Student of culture.

I’m usually quite comfortable staying in my world. It’s a place I know and understand. I know the people. I know what is acceptable. I even know what is adventurous.  

I’ve discovered that my worldview is limiting and keeps me from experiencing life as fully as I would like. I was recently challenged to become a student of culture in order to be a leader of culture.  That sounded complex and intriguing.   What would that actually mean?  What would I need to do differently?  As I began to think about it, the very idea of being a student of culture meant being with people I don’t usually spend time with and going to places I don’t normally go to.  It meant engaging with other cultures and demographics.  This takes a deliberate effort.
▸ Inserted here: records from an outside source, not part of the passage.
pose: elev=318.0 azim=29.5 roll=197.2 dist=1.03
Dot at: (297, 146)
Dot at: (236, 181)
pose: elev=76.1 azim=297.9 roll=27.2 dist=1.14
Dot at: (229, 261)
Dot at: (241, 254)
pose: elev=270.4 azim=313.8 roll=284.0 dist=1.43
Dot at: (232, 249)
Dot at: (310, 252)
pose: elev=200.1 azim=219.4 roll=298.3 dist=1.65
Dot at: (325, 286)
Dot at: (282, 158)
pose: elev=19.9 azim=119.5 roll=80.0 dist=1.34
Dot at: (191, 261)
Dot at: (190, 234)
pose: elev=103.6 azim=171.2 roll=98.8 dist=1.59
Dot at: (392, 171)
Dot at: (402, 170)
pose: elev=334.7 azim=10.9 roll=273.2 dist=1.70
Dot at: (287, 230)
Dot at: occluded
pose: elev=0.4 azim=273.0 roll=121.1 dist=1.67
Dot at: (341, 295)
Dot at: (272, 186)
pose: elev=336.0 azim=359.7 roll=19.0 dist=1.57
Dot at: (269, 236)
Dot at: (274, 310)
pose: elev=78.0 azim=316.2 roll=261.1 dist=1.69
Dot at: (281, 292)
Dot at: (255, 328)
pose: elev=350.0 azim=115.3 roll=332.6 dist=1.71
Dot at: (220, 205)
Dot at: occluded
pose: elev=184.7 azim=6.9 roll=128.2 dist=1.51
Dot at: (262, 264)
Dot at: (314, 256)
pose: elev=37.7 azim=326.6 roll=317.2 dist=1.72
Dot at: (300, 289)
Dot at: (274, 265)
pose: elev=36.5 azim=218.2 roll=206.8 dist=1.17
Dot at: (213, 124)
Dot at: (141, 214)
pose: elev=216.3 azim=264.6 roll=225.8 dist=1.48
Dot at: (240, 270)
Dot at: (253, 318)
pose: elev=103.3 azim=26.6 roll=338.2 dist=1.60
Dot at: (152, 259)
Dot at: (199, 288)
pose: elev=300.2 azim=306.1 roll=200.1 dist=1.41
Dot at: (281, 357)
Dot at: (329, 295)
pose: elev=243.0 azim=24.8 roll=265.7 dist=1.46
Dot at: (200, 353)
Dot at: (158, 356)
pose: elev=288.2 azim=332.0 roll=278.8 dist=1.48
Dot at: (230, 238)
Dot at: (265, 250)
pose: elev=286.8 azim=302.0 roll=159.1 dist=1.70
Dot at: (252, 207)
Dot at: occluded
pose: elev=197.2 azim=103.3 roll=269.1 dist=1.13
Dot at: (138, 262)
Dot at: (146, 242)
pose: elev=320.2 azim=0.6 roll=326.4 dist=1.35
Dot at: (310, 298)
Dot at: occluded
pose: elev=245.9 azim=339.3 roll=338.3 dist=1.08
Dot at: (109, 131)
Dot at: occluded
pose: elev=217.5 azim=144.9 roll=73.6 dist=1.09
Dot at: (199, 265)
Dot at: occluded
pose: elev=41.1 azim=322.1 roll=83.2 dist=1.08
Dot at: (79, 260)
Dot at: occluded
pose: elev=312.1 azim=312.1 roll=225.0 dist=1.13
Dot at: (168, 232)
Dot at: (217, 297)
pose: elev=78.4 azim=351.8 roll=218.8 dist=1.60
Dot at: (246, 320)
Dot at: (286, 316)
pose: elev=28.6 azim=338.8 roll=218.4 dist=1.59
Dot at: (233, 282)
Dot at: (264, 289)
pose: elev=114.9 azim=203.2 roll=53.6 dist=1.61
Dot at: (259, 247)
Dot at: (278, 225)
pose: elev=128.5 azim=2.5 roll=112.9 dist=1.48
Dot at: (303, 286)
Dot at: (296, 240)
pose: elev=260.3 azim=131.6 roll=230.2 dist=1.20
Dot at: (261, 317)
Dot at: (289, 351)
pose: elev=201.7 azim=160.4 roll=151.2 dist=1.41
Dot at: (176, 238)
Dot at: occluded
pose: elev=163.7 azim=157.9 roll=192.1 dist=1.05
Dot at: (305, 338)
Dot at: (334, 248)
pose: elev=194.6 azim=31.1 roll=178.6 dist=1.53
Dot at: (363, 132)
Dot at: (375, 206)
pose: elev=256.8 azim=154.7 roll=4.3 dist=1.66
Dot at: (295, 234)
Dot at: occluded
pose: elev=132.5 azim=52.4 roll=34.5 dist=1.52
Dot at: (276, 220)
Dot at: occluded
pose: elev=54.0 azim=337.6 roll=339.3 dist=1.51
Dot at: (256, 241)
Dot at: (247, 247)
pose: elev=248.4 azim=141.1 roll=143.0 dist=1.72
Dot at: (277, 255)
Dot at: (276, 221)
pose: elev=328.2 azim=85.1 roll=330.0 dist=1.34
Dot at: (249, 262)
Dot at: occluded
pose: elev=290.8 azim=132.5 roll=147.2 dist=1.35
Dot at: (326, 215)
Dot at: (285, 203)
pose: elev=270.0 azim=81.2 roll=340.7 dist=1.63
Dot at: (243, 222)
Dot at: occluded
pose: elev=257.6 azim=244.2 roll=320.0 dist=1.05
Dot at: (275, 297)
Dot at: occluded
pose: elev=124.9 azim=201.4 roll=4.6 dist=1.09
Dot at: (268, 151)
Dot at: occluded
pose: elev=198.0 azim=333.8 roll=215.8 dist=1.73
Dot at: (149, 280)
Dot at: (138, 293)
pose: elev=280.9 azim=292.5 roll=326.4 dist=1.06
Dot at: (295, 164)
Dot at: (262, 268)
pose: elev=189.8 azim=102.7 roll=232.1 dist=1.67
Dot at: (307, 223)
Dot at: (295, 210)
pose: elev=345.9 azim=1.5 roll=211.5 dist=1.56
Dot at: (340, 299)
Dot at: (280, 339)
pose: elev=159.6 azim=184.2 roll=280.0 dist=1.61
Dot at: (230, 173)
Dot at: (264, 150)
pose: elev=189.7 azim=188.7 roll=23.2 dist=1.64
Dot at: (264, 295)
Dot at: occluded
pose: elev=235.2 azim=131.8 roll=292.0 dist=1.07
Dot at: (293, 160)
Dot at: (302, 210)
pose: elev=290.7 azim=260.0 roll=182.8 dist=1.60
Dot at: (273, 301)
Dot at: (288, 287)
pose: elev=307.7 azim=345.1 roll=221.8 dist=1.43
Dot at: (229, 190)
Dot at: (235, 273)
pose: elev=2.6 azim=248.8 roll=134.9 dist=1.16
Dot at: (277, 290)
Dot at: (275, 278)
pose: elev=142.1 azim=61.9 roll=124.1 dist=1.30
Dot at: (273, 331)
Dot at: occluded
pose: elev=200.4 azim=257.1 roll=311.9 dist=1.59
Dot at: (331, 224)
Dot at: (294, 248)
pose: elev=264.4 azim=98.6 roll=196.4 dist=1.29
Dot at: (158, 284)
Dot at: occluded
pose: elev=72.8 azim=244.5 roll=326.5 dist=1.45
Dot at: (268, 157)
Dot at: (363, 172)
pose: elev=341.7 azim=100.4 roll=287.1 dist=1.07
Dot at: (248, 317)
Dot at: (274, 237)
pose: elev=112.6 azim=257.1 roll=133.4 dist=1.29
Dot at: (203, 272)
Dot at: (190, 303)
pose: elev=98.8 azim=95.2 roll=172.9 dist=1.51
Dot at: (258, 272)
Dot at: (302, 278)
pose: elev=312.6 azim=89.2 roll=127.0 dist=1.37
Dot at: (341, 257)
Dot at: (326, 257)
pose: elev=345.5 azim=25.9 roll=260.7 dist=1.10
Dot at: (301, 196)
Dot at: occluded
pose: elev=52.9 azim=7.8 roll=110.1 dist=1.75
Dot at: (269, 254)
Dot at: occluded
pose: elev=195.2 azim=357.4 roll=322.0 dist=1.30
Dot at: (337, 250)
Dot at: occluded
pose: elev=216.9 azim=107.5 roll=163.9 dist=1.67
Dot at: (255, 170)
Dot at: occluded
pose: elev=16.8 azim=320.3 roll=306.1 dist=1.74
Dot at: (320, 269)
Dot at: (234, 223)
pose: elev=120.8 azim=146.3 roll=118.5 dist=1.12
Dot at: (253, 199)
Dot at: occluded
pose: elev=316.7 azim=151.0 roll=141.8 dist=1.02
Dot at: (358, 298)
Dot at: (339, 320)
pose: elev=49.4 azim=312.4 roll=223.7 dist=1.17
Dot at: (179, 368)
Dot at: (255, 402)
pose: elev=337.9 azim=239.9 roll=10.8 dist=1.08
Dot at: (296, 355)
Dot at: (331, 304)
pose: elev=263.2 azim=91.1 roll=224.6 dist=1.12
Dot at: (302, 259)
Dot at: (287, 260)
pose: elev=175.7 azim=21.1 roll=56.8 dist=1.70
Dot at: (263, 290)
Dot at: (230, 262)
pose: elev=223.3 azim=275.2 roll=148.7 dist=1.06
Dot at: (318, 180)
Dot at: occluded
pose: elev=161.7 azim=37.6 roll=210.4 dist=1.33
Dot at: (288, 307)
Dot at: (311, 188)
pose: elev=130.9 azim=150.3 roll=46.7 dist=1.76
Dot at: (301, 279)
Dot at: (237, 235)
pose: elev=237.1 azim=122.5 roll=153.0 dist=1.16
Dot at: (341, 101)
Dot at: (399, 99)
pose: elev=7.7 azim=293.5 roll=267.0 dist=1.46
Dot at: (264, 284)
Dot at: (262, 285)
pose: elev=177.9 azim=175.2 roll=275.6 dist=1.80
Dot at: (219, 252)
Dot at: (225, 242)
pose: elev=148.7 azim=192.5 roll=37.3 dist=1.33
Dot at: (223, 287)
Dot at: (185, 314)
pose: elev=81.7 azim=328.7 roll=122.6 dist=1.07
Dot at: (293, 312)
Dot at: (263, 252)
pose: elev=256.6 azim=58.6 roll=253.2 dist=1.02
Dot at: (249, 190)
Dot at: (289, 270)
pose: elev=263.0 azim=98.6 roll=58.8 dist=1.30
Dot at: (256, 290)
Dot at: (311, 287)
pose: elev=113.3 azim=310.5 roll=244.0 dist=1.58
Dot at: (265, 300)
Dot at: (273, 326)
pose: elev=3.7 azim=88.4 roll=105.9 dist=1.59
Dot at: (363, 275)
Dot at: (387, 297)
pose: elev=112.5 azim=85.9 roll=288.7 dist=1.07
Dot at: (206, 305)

This past summer, I spent two weeks with 19 students ranging from 16 – 19 years of age on an international trip.  I spend most of my time with adults so to spend two weeks with a musical theatre group was incredibly eye-opening for me. While on the trip, I engaged in things they like to do. It’s different than what I normally do. I learned a lot about how they engage in both community and culture.   I discovered several key areas that young adult culture embraces. They engage in what is relevant and personal.  These are some of the issues they care about:

  • Controversy:  racism, sexuality, spirituality, integrity, ethics, religion, tolerance, and politics.
  • Significance:  wealth, poverty, humanitarian, success, position, power, compassion, empathy, self expression, dynamic uniqueness, cutting edge.
  • Relationships: family ,  love, sex, family, friends, casual relationships, likability, acceptance, tolerance.
  • Purpose: make an impact, execute social change, spirituality, satisfaction, destiny.

As I stepped out of my world, I became a student and in being a student, I learned things that help me lead.   I learned that I need to be real.  I need to earn trust. I need to be tolerant. I need to care.  When I do all those things, relationships happen and I’m invited to lead. It’s humbling and incredibly rewarding.